Um dia, uma noite em que o marido saía de casa para o encontro mensal dos cinco amigos, por assim dizer, a Boazona puxou discretamente a saia mais para cima e reivindicou: se eles podiam reunir-se sozinhos, então elas também podiam organizar um chá por mês, só para mulheres. Dadas as circunstâncias e a atenuante de pensar que o chá seria à tarde como é tradição, ele fez de conta que achava muito bem, que até já tinha pensado nisso, que era justo... E se havia homem justo, era ele. Aqui para nós, ele não levava muito a sério o que dizem as mulheres, pelo que levou aquilo à conta de queixume, uma pequena cena de ciúmes sem consequências.
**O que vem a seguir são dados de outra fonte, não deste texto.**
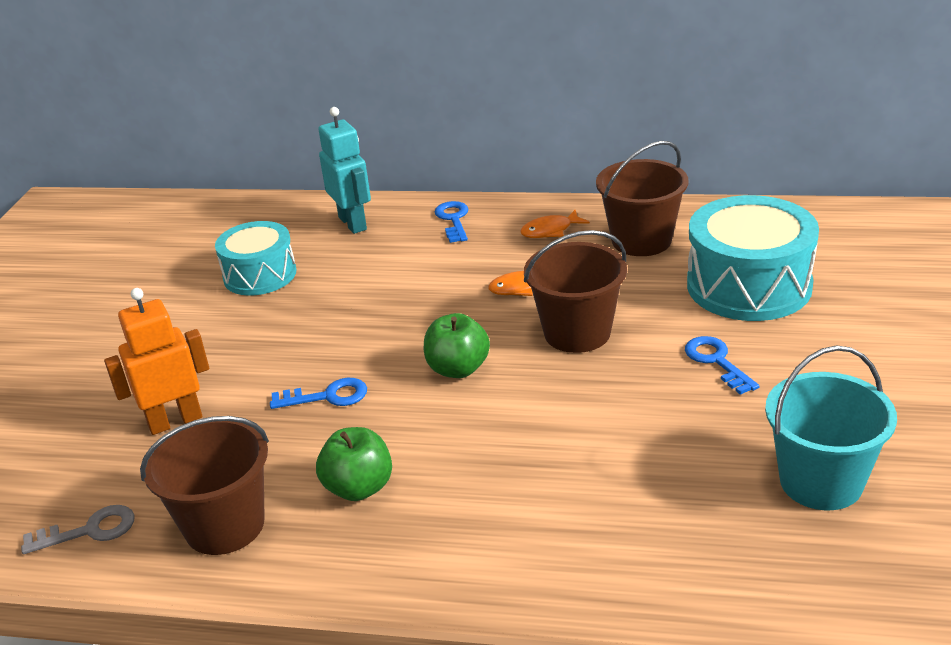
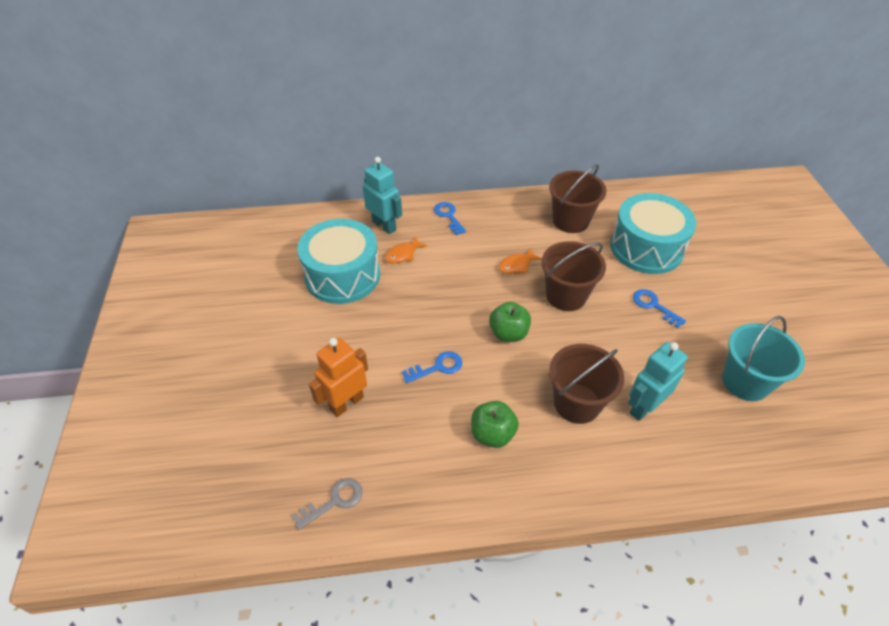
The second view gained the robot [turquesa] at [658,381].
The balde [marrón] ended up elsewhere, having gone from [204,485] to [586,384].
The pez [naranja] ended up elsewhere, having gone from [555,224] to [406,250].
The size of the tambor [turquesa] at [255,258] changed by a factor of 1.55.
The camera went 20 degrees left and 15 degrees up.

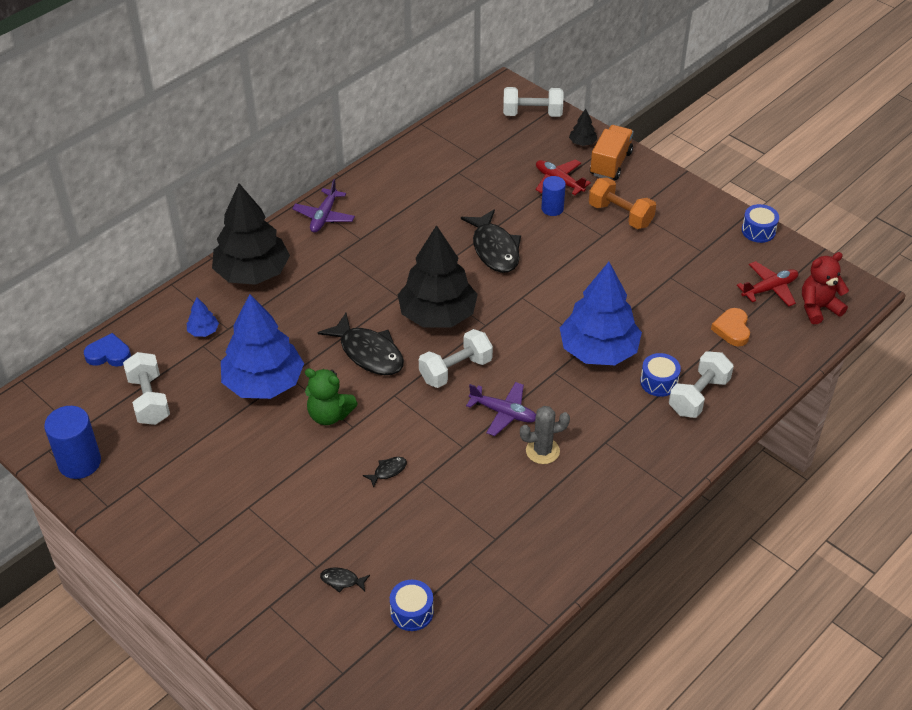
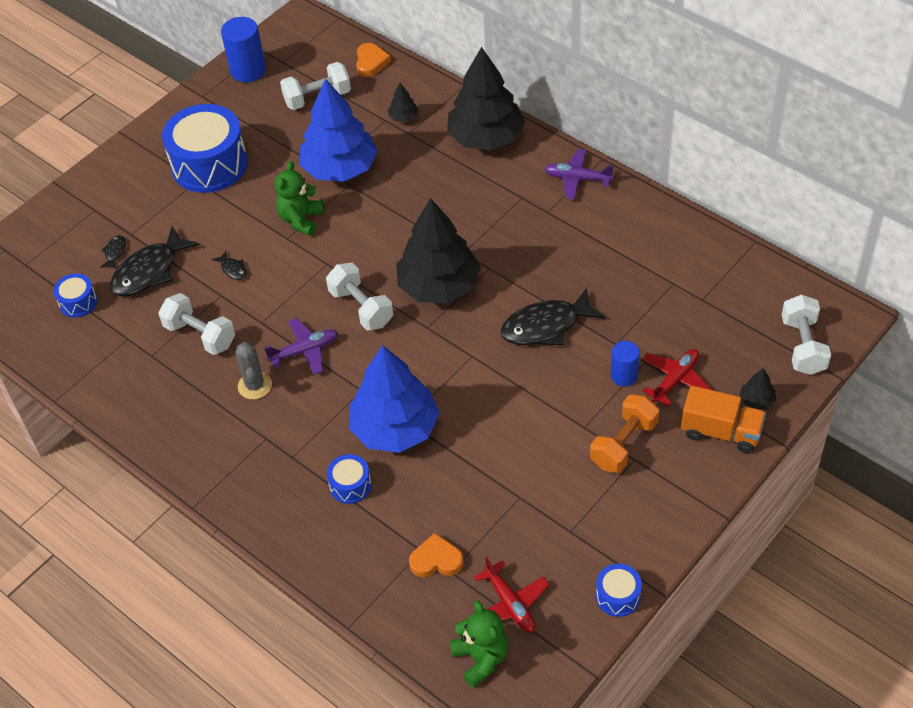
The second view gained the tambor [azul] at [205,148].
The pez [negro] ended up elsewhere, having gone from [361,344] to [155,261].
The mancuerna [blanco] ended up elsewhere, having gone from [701,384] to [196,324].
What was the corazón [azul] at [107,350] turned into the corazón [naranja] at [373,60].
What was the árbol [azul] at [203,317] turned into the árbol [negro] at [403,102].
What was the osito [rojo] at [825,288] turned into the osito [verde] at [479,644].
The avión [morado] at [501,409] ended up facing another way, 135 degrees counterclockwise from before.
The camera went 90 degrees right and 5 degrees up.

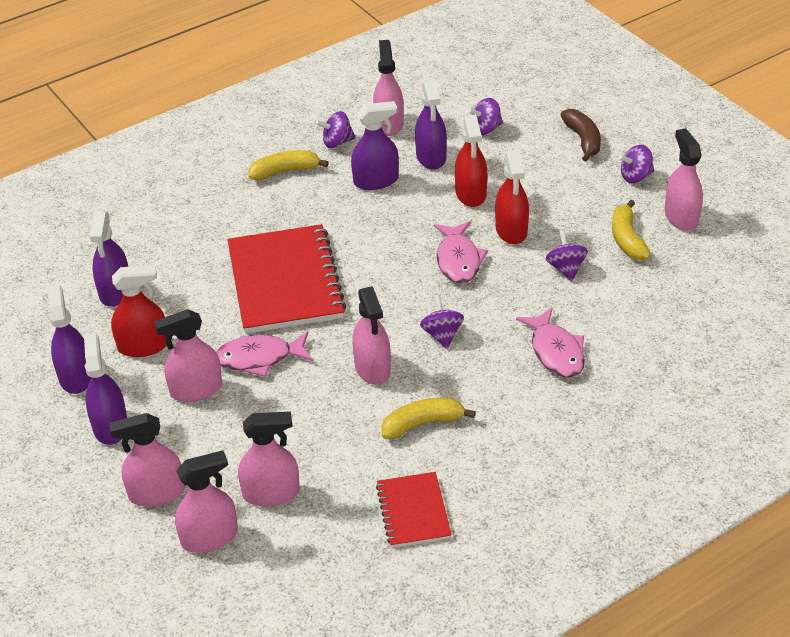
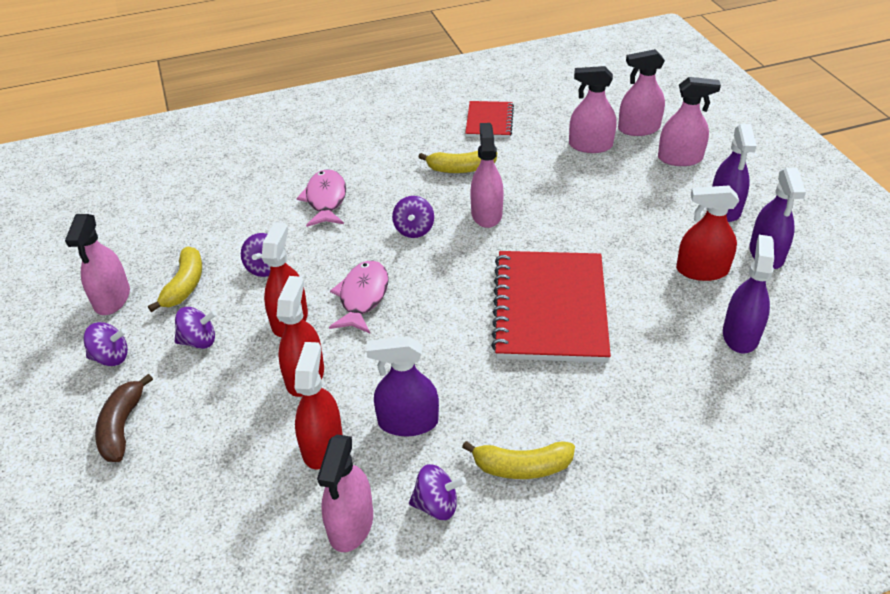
The second view lost the pulverizador [rosa] at [188,355].
The second view lost the pez [rosa] at [264,354].
The peonza [morado] ended up elsewhere, having gone from [485,116] to [196,328].
What was the pulverizador [morado] at [431,124] turned into the pulverizador [rojo] at [318,406].
The camera went 165 degrees left and 0 degrees up.

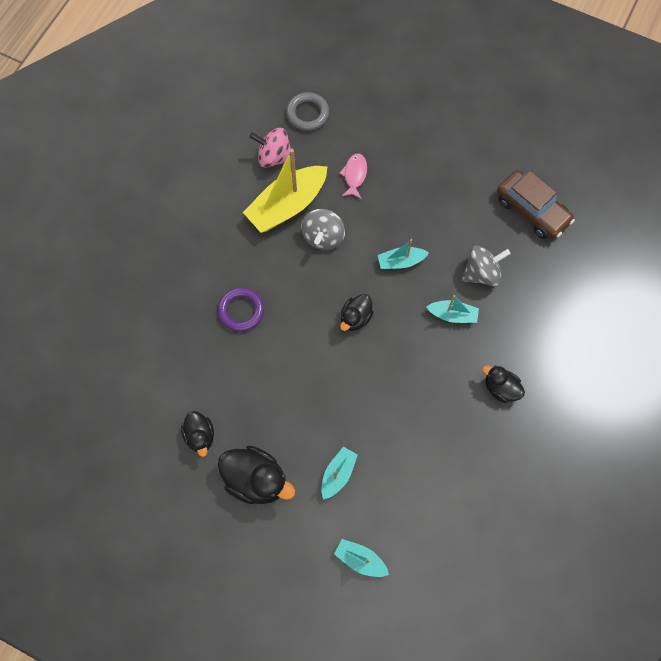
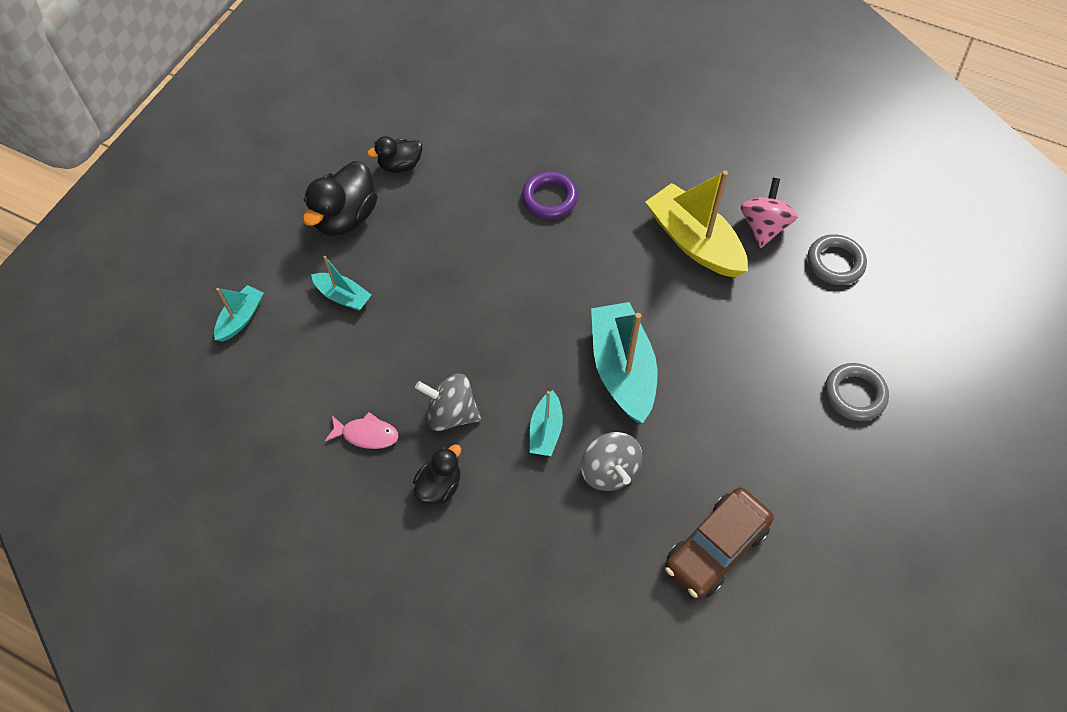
The second view lost the pato [negro] at [357,312].
The second view gained the anillo [gris] at [857,392].
The peonza [gris] ended up elsewhere, having gone from [323,229] to [448,402].
The pez [rosa] ended up elsewhere, having gone from [353,176] to [362,430].
The size of the barco [turquesa] at [403,254] changed by a factor of 1.93.
The camera went 90 degrees right and 10 degrees down.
Depressa as mulheres se organizaram – como é próprio das mulheres – e no mês seguinte, quando ele se preparava para sair para a tal reunião, a que os empregados do bar chamavam o G5, ela perguntou se ele podia levá-la para o chá das senhoras. Surpreendido, gaguejante, mas ponderando o mêdo de perder a mulher, ou a sua consideração, o que ia dar ao mesmo, fez uma ou duas perguntas inúteis e dispôs-se a dizer que sim, não sem conferir primeiro que a saia estava à altura conveniente.
Quando chegou ao bar, espaço discreto inserido nos bairros de vivendas da Boavista, a Boazona já encontrou uma das convivas, a Dona Constança, alta e magra como os eucaliptos que o seu marido transformava – mandava transformar – em pasta para papel. Esta combinação entre “pasta” e “papel” dominava a vida dele desde o primeiro dia em que tomou consciência da sua existência.
Dona Constança não era muito dada a falar do marido, se é que havia alguma coisa para dizer além do que eu próprio acabei de contar, mas aquela penumbra aluarada, aquele envolvimento dos arbustos à entrada do bar, puxava às confidências. Daqui a desabafar que o marido andava angustiado por causa do filho, foi o tempo de fumar um cigarro.
A questão era que o marido queria dar um Ferrari ao filho – para quem não souber, Ferrari é um automóvel para mais de duzentos mil euros - mas o filho não queria. Era fascinado por motas e achava isso dos Ferraris uma coisa de “cotas”, o ingrato. A Boazona nem precisou de perguntar porque é que o marido da Constança não dava antes uma mota ao filho, ele que lhe podia dar até a Mota-Engil. Era o único filho do G5 que não tinha ainda um Ferrari, esta a explicação. Entretanto vão chegando as outras senhoras e muda-se a conversa, de carros para vestidos, brincos e aneis - que por ser Verão não seria oportuno trazer à liça os casacos de peles.
Coincidência ou não, no bar dos empresários a conversa era sobre esta iniciativa das mulheres deles se encontrarem no seu próprio G, passe a expressão no que possa insinuar de ambiguidade. O marido de Constança, porém, era o mais apreensivo, a ponto de os outros comentarem: «Não te preocupes, homem. Vais ver que aquilo lhes passa. Não tarda muito que se zanguem e acaba-se o chá».
Ele exprimiu um sorriso da cor do seu whiski como se aceitasse por bom o que diziam. Mas, na verdade, não era nisso que pensava. Apenas fazia contas a quantos empregados teria que despedir para comprar uma mota e um Ferrari.
Era 28 de Setembro, a véspera das manifestações promovidas pela CGTP/Intersindical Nacional para Lisboa e Porto. Na Imprensa, na Rádio e na Televisão a opinião dos políticos, dos economistas e até dos jornalistas era unânime: "o país" precisava de medidas mais sérias de austeridade!